--- Begin Provided records ---

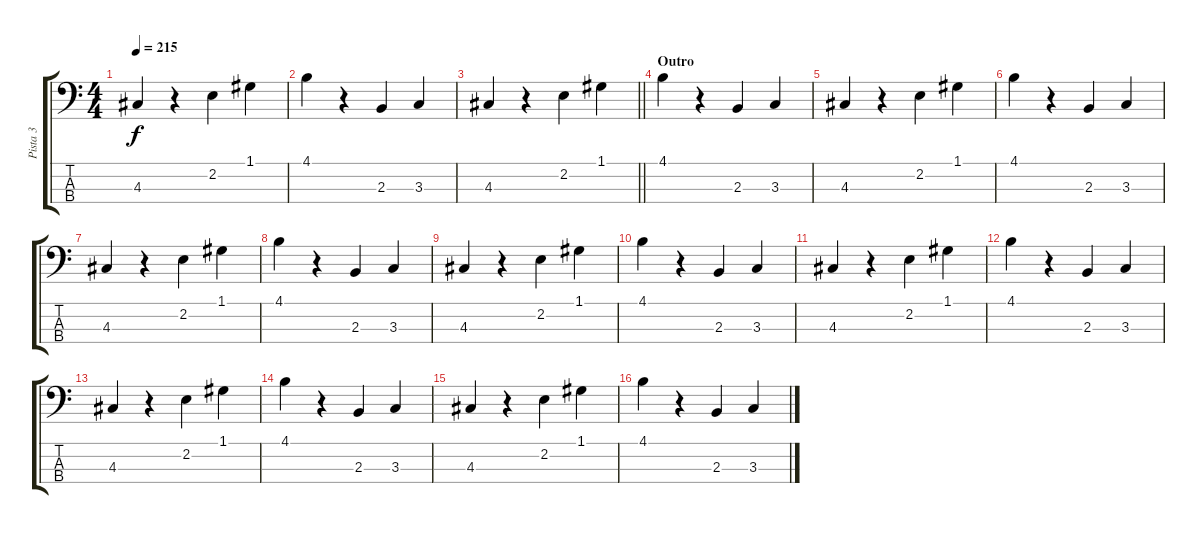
\track ("Pista 3" "Pista 3") {instrument electricbassfinger}
\staff {score tabs}
\tuning (G2 D2 A1 E1) {hide}
\ts (4 4)
\tempo 215
\clef f4
\ks c
4.3.4{dy f} r.4 2.2.4 1.1.4 |
4.1.4 r.4 2.3.4 3.3.4 |
\barLineRight lightlight
4.3.4 r.4 2.2.4 1.1.4 |
\section ("" "Outro")
4.1.4 r.4 2.3.4 3.3.4 |
4.3.4 r.4 2.2.4 1.1.4 |
4.1.4 r.4 2.3.4 3.3.4 |
4.3.4 r.4 2.2.4 1.1.4 |
4.1.4 r.4 2.3.4 3.3.4 |
4.3.4 r.4 2.2.4 1.1.4 |
4.1.4 r.4 2.3.4 3.3.4 |
4.3.4 r.4 2.2.4 1.1.4 |
4.1.4 r.4 2.3.4 3.3.4 |
4.3.4 r.4 2.2.4 1.1.4 |
4.1.4 r.4 2.3.4 3.3.4 |
4.3.4 r.4 2.2.4 1.1.4 |
4.1.4 r.4 2.3.4 3.3.4
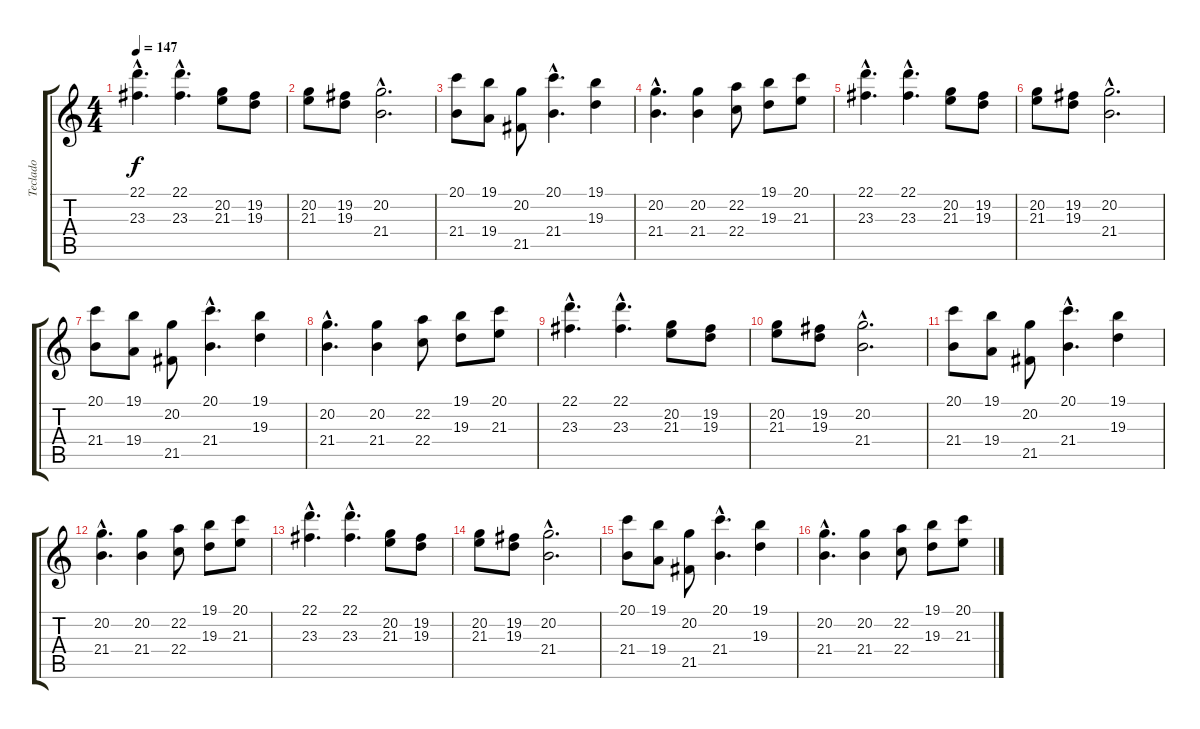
\track ("Teclado" "Teclado") {instrument stringensemble1}
\staff {score tabs}
\tuning (E4 B3 G3 D3 A2 E2) {hide}
\ts (4 4)
\tempo 147
\clef g2
\ks c
(22.1{hac} 23.3{hac}).4{d dy f} (22.1{hac} 23.3{hac}).4{d} (20.2 21.3).8 (19.2 19.3).8 |
(20.2 21.3).8 (19.2 19.3).8 (20.2{hac} 21.4{hac}).2{d} |
(20.1 21.4).8 (19.1 19.4).8 (20.2 21.5).8 (20.1{hac} 21.4{hac}).4{d} (19.1 19.3).4 |
(20.2{hac} 21.4{hac}).4{d} (20.2 21.4).4 (22.2 22.4).8 (19.1 19.3).8 (20.1 21.3).8 |
(22.1{hac} 23.3{hac}).4{d} (22.1{hac} 23.3{hac}).4{d} (20.2 21.3).8 (19.2 19.3).8 |
(20.2 21.3).8 (19.2 19.3).8 (20.2{hac} 21.4{hac}).2{d} |
(20.1 21.4).8 (19.1 19.4).8 (20.2 21.5).8 (20.1{hac} 21.4{hac}).4{d} (19.1 19.3).4 |
(20.2{hac} 21.4{hac}).4{d} (20.2 21.4).4 (22.2 22.4).8 (19.1 19.3).8 (20.1 21.3).8 |
(22.1{hac} 23.3{hac}).4{d} (22.1{hac} 23.3{hac}).4{d} (20.2 21.3).8 (19.2 19.3).8 |
(20.2 21.3).8 (19.2 19.3).8 (20.2{hac} 21.4{hac}).2{d} |
(20.1 21.4).8 (19.1 19.4).8 (20.2 21.5).8 (20.1{hac} 21.4{hac}).4{d} (19.1 19.3).4 |
(20.2{hac} 21.4{hac}).4{d} (20.2 21.4).4 (22.2 22.4).8 (19.1 19.3).8 (20.1 21.3).8 |
(22.1{hac} 23.3{hac}).4{d} (22.1{hac} 23.3{hac}).4{d} (20.2 21.3).8 (19.2 19.3).8 |
(20.2 21.3).8 (19.2 19.3).8 (20.2{hac} 21.4{hac}).2{d} |
(20.1 21.4).8 (19.1 19.4).8 (20.2 21.5).8 (20.1{hac} 21.4{hac}).4{d} (19.1 19.3).4 |
(20.2{hac} 21.4{hac}).4{d} (20.2 21.4).4 (22.2 22.4).8 (19.1 19.3).8 (20.1 21.3).8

--- End Provided records ---

> Task goal: Gather every line of the data above that contains the string "hide", and copy each one in full.

> Exercise result:
\tuning (G2 D2 A1 E1) {hide}
\tuning (E4 B3 G3 D3 A2 E2) {hide}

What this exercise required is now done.